Julio Guerrero, a veteran Democratic community activist and organizer in Milwaukee, said his community has lots of third-generation Mexican-Americans for whom Democrats’ messaging about undocumented workers and immigration has relatively little salience, and progressives aren’t speaking to them as the working-class voters that they are.

“There’s a genuine disconnect,” Guerrero said. One symbol of that disconnect, he said, is “Latinx.”

“Latinos are traditional and just the word 'Latinx' is just kind of wild. They’re like, ‘What’s this garbage?’ It’s a thing from academia that isn’t relevant to people.”

In Philadelphia, Councilwoman Maria Quiñones-Sánchez, who started out as a progressive organizer, credited Biden’s campaign for coming up with good Puerto Rico policy that her constituents cared about, but it did a poor job of engaging voters in her community.

Meanwhile, Trump’s campaign dispatched his son Eric Trump to an evangelical Latino ministry in the community, which she said helped the president improve his margins in her district.

“All the Trump campaign did was remind people what was important to them. ... They used terms like socialism, defund the police. It wasn’t engagement. It was about fear,” said Quiñones-Sánchez, recalling how strongly her constituents reacted to the “defund the police” message at a community meeting.

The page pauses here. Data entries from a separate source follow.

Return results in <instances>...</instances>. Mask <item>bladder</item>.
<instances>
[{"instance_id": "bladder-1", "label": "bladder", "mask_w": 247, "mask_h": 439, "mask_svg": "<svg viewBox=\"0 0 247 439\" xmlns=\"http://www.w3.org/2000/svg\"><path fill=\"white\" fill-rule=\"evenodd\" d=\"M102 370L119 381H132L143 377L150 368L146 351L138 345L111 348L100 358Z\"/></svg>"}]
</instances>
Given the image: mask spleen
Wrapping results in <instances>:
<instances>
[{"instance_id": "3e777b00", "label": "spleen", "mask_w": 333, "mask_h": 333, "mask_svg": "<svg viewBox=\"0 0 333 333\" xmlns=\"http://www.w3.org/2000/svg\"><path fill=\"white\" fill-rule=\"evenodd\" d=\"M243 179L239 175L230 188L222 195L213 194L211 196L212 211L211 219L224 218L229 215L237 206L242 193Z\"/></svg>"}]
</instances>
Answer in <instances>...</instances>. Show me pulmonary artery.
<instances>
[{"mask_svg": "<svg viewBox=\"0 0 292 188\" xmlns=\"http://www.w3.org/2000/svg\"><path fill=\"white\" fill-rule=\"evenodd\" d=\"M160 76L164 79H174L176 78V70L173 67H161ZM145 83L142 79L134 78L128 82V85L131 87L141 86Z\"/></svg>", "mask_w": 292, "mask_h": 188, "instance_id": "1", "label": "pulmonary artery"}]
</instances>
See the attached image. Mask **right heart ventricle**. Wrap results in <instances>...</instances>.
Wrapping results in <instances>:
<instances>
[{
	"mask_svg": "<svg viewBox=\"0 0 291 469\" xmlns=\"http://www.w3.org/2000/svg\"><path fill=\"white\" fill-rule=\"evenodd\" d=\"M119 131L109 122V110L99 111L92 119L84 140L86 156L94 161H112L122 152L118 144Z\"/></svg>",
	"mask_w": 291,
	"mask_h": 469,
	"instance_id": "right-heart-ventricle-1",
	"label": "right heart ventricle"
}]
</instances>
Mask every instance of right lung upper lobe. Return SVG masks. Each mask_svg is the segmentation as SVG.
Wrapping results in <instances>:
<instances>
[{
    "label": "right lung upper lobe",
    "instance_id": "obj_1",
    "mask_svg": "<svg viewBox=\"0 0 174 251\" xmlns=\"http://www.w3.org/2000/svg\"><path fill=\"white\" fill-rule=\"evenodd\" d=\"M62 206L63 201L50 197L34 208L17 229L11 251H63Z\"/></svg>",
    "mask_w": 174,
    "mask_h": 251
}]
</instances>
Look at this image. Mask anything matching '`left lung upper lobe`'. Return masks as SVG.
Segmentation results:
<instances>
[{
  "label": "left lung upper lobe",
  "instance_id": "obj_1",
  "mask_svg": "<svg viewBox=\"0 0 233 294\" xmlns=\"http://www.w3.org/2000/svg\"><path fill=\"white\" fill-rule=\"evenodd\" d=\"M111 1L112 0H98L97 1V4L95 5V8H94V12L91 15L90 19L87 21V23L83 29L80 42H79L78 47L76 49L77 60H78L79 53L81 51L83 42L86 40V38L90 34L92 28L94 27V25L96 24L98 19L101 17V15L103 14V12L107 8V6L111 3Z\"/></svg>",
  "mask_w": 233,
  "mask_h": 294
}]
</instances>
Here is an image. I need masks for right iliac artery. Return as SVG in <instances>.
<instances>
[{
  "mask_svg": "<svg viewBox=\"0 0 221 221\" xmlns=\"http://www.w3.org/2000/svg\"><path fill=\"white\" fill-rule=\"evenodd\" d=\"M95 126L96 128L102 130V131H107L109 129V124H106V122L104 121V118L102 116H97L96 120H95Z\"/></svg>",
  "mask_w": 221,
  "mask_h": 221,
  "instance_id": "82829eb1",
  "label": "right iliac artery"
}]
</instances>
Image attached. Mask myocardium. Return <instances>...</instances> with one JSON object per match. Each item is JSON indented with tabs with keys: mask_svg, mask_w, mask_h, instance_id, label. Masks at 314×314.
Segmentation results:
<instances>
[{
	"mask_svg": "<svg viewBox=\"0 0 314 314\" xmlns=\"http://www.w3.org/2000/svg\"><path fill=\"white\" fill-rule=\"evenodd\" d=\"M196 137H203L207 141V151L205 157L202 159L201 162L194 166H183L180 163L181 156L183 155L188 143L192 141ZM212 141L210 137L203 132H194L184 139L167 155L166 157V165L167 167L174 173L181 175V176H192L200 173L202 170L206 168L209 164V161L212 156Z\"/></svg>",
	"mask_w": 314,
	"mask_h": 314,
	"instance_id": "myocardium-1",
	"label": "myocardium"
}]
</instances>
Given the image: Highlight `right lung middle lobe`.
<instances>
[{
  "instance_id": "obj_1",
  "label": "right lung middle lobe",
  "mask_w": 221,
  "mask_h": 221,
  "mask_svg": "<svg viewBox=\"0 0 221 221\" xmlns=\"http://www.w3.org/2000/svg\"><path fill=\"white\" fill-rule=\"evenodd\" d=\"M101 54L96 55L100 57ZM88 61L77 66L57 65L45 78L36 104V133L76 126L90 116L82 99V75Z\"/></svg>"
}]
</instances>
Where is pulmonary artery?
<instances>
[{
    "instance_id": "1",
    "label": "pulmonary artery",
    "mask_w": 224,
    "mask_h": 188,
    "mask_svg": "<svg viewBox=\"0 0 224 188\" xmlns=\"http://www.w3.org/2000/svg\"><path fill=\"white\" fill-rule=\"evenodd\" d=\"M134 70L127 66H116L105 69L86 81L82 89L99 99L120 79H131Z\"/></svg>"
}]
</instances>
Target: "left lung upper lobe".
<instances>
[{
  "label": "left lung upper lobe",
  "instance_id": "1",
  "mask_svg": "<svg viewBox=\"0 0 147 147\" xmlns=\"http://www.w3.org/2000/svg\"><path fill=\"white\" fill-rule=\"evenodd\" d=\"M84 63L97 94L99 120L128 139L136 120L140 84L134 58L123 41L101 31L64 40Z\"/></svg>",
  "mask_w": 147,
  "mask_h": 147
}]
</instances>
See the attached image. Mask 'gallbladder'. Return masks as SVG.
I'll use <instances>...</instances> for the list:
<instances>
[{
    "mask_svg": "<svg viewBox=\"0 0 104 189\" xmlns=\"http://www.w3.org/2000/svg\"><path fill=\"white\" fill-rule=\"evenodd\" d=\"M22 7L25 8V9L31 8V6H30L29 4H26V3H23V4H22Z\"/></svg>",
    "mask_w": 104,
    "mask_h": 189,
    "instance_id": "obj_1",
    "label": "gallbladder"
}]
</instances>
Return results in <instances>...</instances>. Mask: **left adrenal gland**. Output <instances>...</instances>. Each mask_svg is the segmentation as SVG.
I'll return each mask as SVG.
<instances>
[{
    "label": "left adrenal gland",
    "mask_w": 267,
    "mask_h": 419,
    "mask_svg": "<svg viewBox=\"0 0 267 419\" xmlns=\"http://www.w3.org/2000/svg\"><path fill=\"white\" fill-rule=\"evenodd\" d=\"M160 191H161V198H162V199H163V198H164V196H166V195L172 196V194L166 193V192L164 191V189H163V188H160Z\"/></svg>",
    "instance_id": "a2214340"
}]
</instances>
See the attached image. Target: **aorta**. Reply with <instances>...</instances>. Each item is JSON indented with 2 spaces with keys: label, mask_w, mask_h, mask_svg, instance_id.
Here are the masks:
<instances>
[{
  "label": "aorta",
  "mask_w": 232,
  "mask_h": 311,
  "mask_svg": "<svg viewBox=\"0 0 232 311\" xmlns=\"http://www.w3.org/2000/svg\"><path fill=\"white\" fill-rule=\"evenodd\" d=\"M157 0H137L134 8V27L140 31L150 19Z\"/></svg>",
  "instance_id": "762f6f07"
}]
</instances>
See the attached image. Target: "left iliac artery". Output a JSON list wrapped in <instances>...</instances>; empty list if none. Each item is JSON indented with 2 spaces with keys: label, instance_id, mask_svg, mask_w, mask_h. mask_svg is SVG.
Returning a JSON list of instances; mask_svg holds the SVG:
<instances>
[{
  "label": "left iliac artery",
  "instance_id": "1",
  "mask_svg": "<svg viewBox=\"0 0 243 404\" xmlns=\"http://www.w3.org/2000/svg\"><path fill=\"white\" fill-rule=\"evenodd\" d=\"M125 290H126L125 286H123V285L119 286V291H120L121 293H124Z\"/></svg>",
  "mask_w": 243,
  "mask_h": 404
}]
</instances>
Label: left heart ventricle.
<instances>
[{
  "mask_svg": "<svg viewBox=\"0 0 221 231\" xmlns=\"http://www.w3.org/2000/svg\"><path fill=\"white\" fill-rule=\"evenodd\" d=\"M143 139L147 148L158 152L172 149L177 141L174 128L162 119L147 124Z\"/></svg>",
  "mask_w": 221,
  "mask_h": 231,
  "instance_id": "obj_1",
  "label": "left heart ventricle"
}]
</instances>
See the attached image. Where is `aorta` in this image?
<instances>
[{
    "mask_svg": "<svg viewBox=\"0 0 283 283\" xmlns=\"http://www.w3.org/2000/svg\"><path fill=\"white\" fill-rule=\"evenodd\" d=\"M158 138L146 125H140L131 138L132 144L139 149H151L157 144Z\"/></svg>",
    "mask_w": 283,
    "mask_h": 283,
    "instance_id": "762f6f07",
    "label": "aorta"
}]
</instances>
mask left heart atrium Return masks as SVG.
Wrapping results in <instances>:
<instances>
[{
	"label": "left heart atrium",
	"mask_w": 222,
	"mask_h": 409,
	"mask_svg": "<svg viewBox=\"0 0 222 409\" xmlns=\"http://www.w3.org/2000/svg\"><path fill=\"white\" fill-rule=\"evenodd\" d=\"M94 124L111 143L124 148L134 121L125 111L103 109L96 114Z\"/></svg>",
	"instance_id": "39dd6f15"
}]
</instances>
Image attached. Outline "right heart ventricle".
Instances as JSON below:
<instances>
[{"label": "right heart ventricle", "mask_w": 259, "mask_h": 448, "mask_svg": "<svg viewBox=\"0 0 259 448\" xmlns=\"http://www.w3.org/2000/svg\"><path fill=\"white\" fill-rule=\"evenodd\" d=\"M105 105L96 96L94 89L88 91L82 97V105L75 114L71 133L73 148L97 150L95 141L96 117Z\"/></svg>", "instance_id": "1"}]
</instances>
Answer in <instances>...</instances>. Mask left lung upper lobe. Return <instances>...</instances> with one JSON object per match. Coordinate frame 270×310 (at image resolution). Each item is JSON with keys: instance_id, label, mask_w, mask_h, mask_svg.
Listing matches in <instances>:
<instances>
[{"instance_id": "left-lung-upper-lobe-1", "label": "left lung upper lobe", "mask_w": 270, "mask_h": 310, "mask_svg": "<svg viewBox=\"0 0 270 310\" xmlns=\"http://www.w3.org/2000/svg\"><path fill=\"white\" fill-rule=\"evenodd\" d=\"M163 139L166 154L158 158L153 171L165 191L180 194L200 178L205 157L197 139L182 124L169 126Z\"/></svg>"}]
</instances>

“The residents were like, ‘That’s bulls---. We didn’t send you downtown for that, Maria,’” she said. “We’re not a community that needs to be outreached to. We need to be engaged. And we need to see more of that engagement.”

Giancarlo Sopo, one of the Trump campaign's Hispanic communication strategists, who used to be a Democrat, said he has doubts about his former party’s ability to learn from Trump’s gains.

"Many Hispanics view the Democrats and their allies as moralistic snobs,” Sopo said. “No one wants to come home after a long day of work to be wokesplained that they need to change their language, stop buying Goya, and that they're bad people if they're concerned about border security.”